Ich bin durchaus eine Freundin davon, positiv in den Tag zu starten. Doch man muss differenzieren, ob ich etwas hoffe oder es bereits durch mein positives Denken voraussetze. Mir fallen keine Jobs in den Schoss, aber wenn ich so positiv gestimmt bin, dass ich der Meinung bin, ach das wird schon, dann wundert mich die Studie, die Gerbera erwähnt hat nicht. Klingt ja auch einleuchtend.
Man sollte schon positiv denken, um das eigene Wohlbefinden zu steigern. Man sagt ja auch, dass dies wirklich wie Balsam für die Seele sei. Ich habe, trotz schwerer Schicksalsschläge, nie schlechte Laune. Ich denke mir immer, wenn ich damit meinen Tag vergeude, dann hat sich morgen trotzdem an der aktuellen Situation nichts geändert, sodass ich wenigstens trotzdem gut drauf bin. Natürlich ist einem manchmal wenig nach Lachen zumute, aber ich kriege es ohne biegen und brechen hin, weil ich ein recht fröhlicher Mensch bin.
Mit dem Tod auseinandersetzen hat gar keinen Sinn. Meine Tante und alle, die verstorben sind, haben sich vorher immer darüber Gedanken gemacht. Als es dann passiert ist, war es für sie auch weiterhin nicht einfach zu wissen, dass sie jeden Tag sterben könnten. Das hat nichts mit positivem Denken zu tun. Jeder weiß, dass der Tag kommt, aber damit zufrieden geben, kann man sich selbst dann nicht, wenn man im Sterben liegt.
Trotzdem finde ich es gut, dass Menschen noch hoffen und positiv denken können. Das gibt es immer weniger, was natürlich auch das Wohlbefinden durchaus beeinflussen kann.
Ich denke auch, dass man es hier durchaus unterscheiden muss. Jemand der eigentlich optimistisch ist und der mit einer guten Laune in den Tag startet ist damit sicherlich nicht gemeint. Denn das sagt nichts darüber aus, ob dieser nicht doch im laufe des Tages sich auch einmal ausweint oder negative Gedanken hat, auch wenn er zunächst an das positive glaubt.

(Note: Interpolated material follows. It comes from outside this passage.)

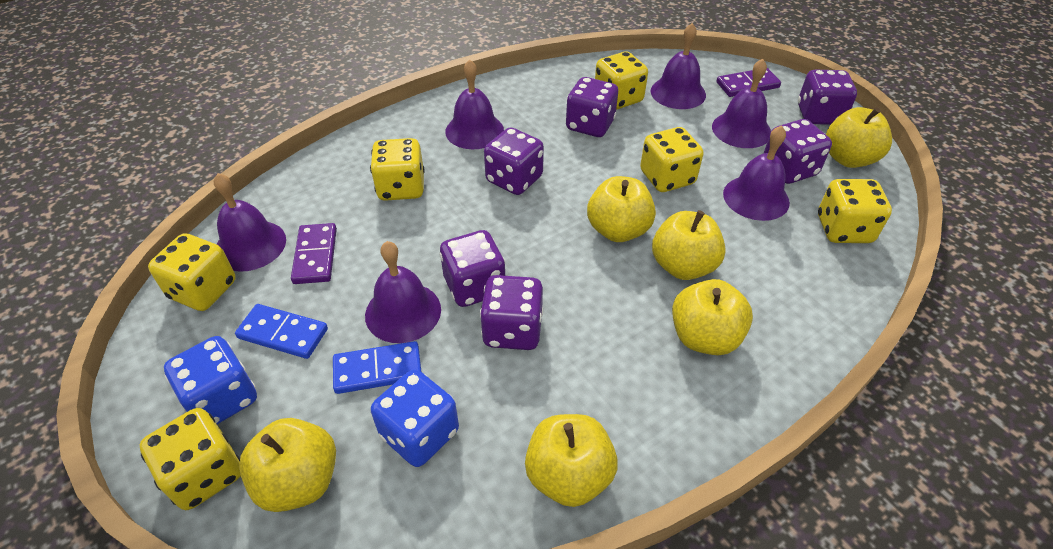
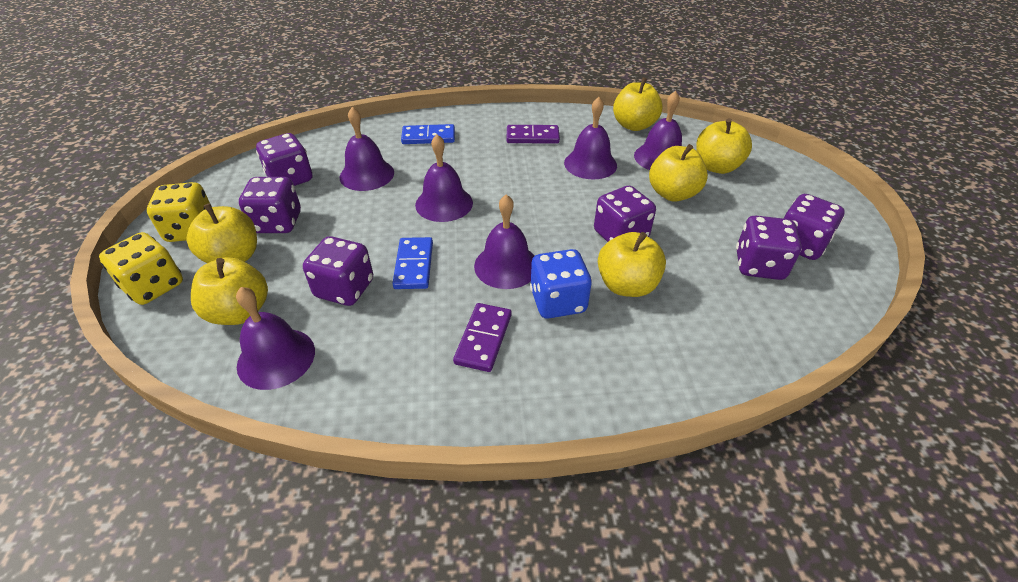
blue dice: 2 -> 1
yellow dice: 6 -> 2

Eher ist damit die Sorte Mensch gemeint die alles in den Himmel lobt. Nehmen wir an, dass der Onkel gestorben ist und man erwartet eigentlich, dass die Person darüber traurig ist. Aber dennoch grinst diese die ganze Zeit wie ein Honigkuchenpferd, versteckt die eigenen Gefühle und gewinnt dem ganzen nur positive Dinge ab wie z.B. das dicke Erbe was nun ins Haus steht. Somit werden die negativen Gedanken verdrängt, sind aber dennoch vorhanden.
Jeder Mensch hat sozusagen zwei Eimer in sich. Einen für die positiven Dinge im Leben und einer für die negativen. Wenn diese Eimer aus dem Ungleichgewicht kommen, dann steckt man schon mitten drin. Ist der negative Eimer voll, dann kommen Depressionen, Ängste, Suizid und solche Dinge. Ist der positive Eimer voll, dann kommt es eher zu anderen Schizophrenen Handlungen die das Umfeld nicht mehr nachvollziehen kann, einfach weil man sich nie seinen Ängsten und den negativen Sachen gestellt hat. Nicht selten kann so etwas auch der direkte Weg in die Psychose sein.

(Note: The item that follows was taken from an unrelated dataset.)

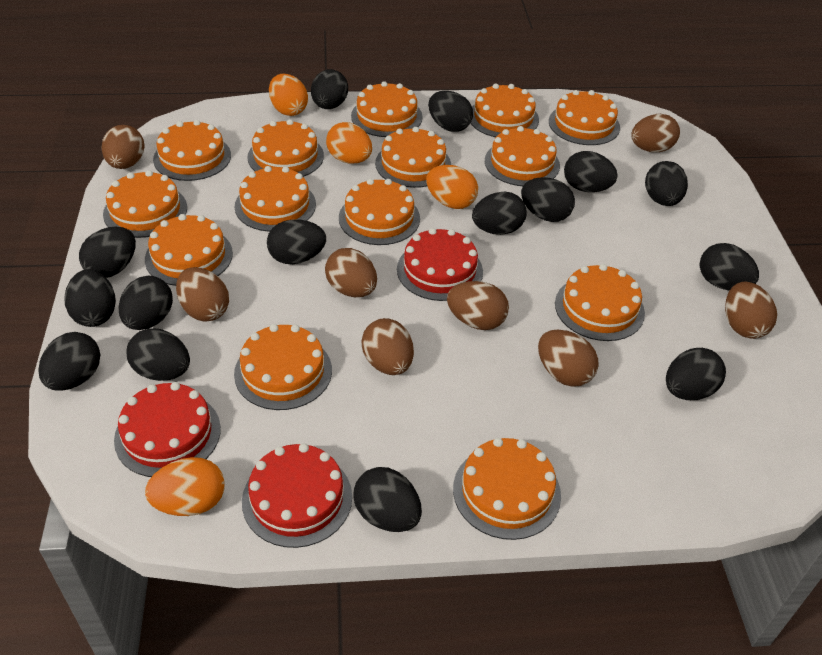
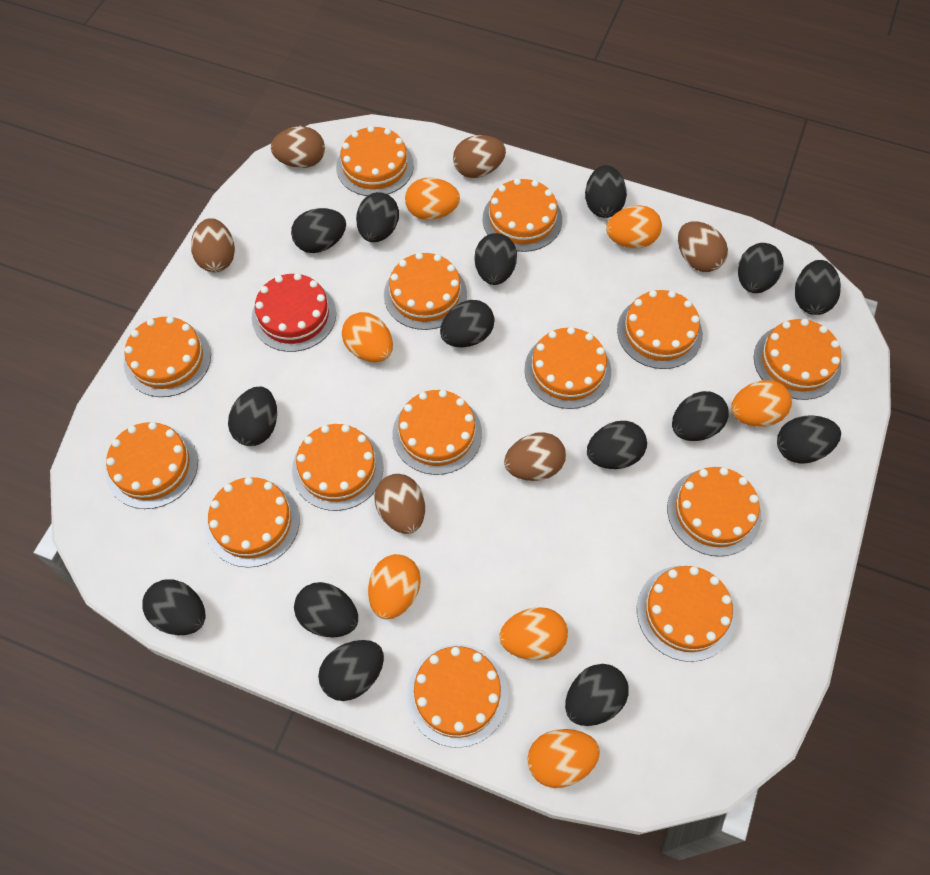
brown egg: 8 -> 6
orange egg: 4 -> 7
red cake: 3 -> 1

Ein gesundes Mittelmaß ist hier sicherlich der beste Weg. Ich denke, dass die meisten Menschen auch nicht ständig nur positive Gedanken haben können. Aber es kann sicherlich durchaus mal vorkommen, dass man wieder lernen muss, positive oder negative Gedanken zu haben und zuzulassen. Für die Psyche sind sicher beide Extreme schädlich. Da finde ich den Vergleich mit den Eimern schon recht passend. Generell ist es ja nicht falsch, aus vielem noch etwas Positives zu ziehen, aber das ist eben nicht immer möglich.